上着を羽織りながら入って来たばかりのドアをまた出て行く。部下達は忙しそうにしている彼を見て、課長にばかり負担をかけてはいけない、と盛大に勘違いをして業務に取り組んでいた。
エレベーターを降りて外に出る。
『少し歩いたカフェに居るわ』
メッセージと共にGPSのマップ画面が送られてくる。火曜会のカフェではないか。少し早歩きで向かう。
「いらっしゃいませ!お久しぶりですね!」
いつものコが元気よく挨拶をしてくる。
「この前はありがとう。助かったよ」
「いえいえ!いつでもお待ちしていますね!」
淹れたてのコーヒーと笑顔を渡される。
「…貴方って人は性別が女なら誰でも良いのね」
久しぶりに会ったと言うのにつれないご挨拶だ。
「ひ、久しぶり。ここで良く研修してるから、憶えられてるだけだよ」
事実を言ったまでだが、言い訳がましく聞こえてしまう。
「まあ良いわ。こないだ沙埜と飲んでたでしょう?」
どうしていつもこんなに鋭いのか。そして睨まれた蛙になってしまうのか。今回は美希の時とは違う。そう自分に言い聞かせて返事をする。
「ああ。二人とも誘ったけど断られたってね」
悪びれる様子もなく事実を伝える。
「その様子だと沙埜に同情して、と言うワケでは無さそうね」
「…一つの賭けをした。来るか、来ないか」
音を立てずにカップをソーサーへと置く。瑠海は彼のこう言うところが好きだった。自信があるのにひけらかさない。同席者を不快にさせない自然な気配りが彼と言う人物を物語っている。
「…勝敗は?」
「ドロー、だ」
俯きながら哀しそうに笑う彼を見て、瑠海は心が締め付けられた。
「俺も破れ被れで予定が空いている、とだけ返事をしたんだ。瑠海が来てもどうして良いかわからないクセに。まんまと逃げられたけどね」
「それでどうしてドローなの?」
彼の眼差しはカップに揺れるコーヒーの水面を見つめている。
「そこまでだったら俺の負け。その後に俺は気付かされたんだ。なお君のトコで言われたことを」
ス…っと視線を上げて瑠海を見つめる。あの日とは違って芯に火が灯っている。ああ、私が愛した瞳。
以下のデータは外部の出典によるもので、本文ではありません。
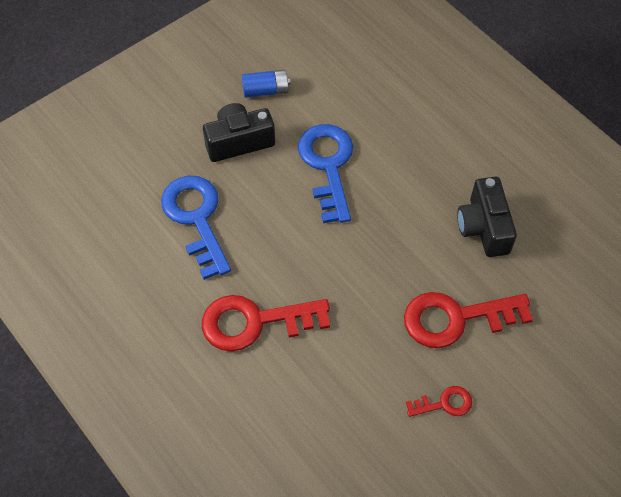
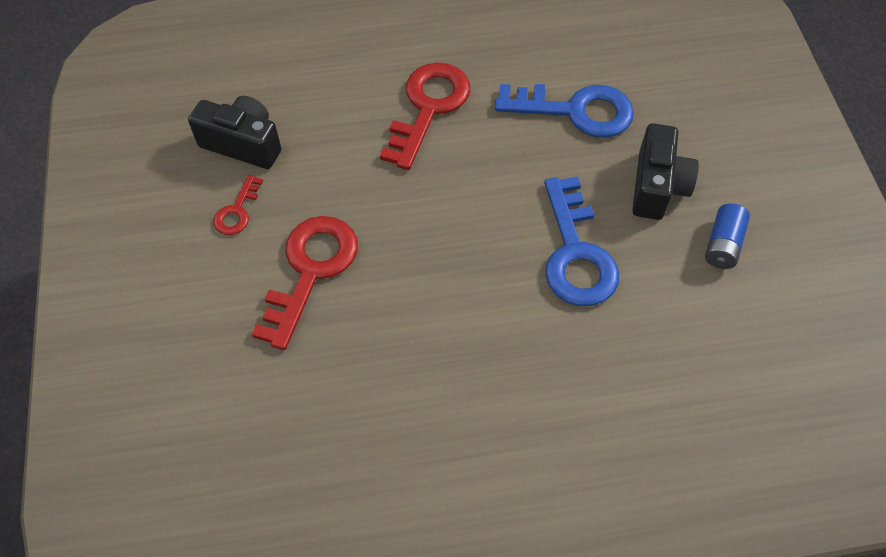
camera: 120 degrees right, 0 degrees up
blue key [298,124,353,223] -> blue key turned 60 degrees clockwise [544,177,619,306]
black camera [457,177,517,257] -> black camera moved to [188,96,281,169]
「瑠海、四ツ谷、沙埜ちゃん。皆んなから向けられる気持ちがわからなくて、俺はおかしくなりそうだった」
哀しみは残れど、強い眼差しで瑠海を見つめる。
「ワケもわからなくなって、知らぬ間に泣いていたんだ」
彼の瞳から哀しみが一際に増す。冬の曇り空のように。
「自分の気持ちもわからないのに、ヒトの気持ちまでわかれるかって。思い切って縛り付けていた鎖を断ち切った。開放感でいっぱいだった」
照れ臭そうにカップに視線を戻す彼は、本当に涙したのだろう。
「…これは瑠海に言われなかったら気づけなかった。俺だけの力で成長できたのではない。瑠海が教えてくれたから」
上ずりながら彼女を見つめる。
「ありがとう。瑠海がいなかったらあの頃のままだった」
彼の言葉を聞いて、彼女はベージュのバッグから紙袋を取り出す。
「良かった。私の好きな貴方に戻れて」
テーブルにスッと紙袋を置く。
「あの日のままだったら本当にサヨナラをするつもりだったけど、安心して渡せるわ」
「へ?」
「意外と野暮よね。貴方って」
これまた鋭いことを言われる。粋で鯔背を自負していたつもりだが、瑠海からしたら野暮天なのか。
「…今回のことはお互いに悲しい思いをした。私も、貴方も。でももう責めない。蒸し返さない。貴方が変わろうと努力してくれたのだから、私も変わる」
そう言うと音を立てずに席を立つ。
「仕事に戻るわ。貴重な時間をありがとう」
「あ、ありがとう。いただくよ!」
背中に声をかける。瑠海からの返事のように、いつもの香りが彼を優しく包み込む。
瑠海も気持ちを伝えてくれた。それを受け止めれた。糾弾された夜から意識改革が行われている。瑠海のおかげでもあり、美希の、沙埜の力でもある。美希の影に弟子である和田がいることは知らないが。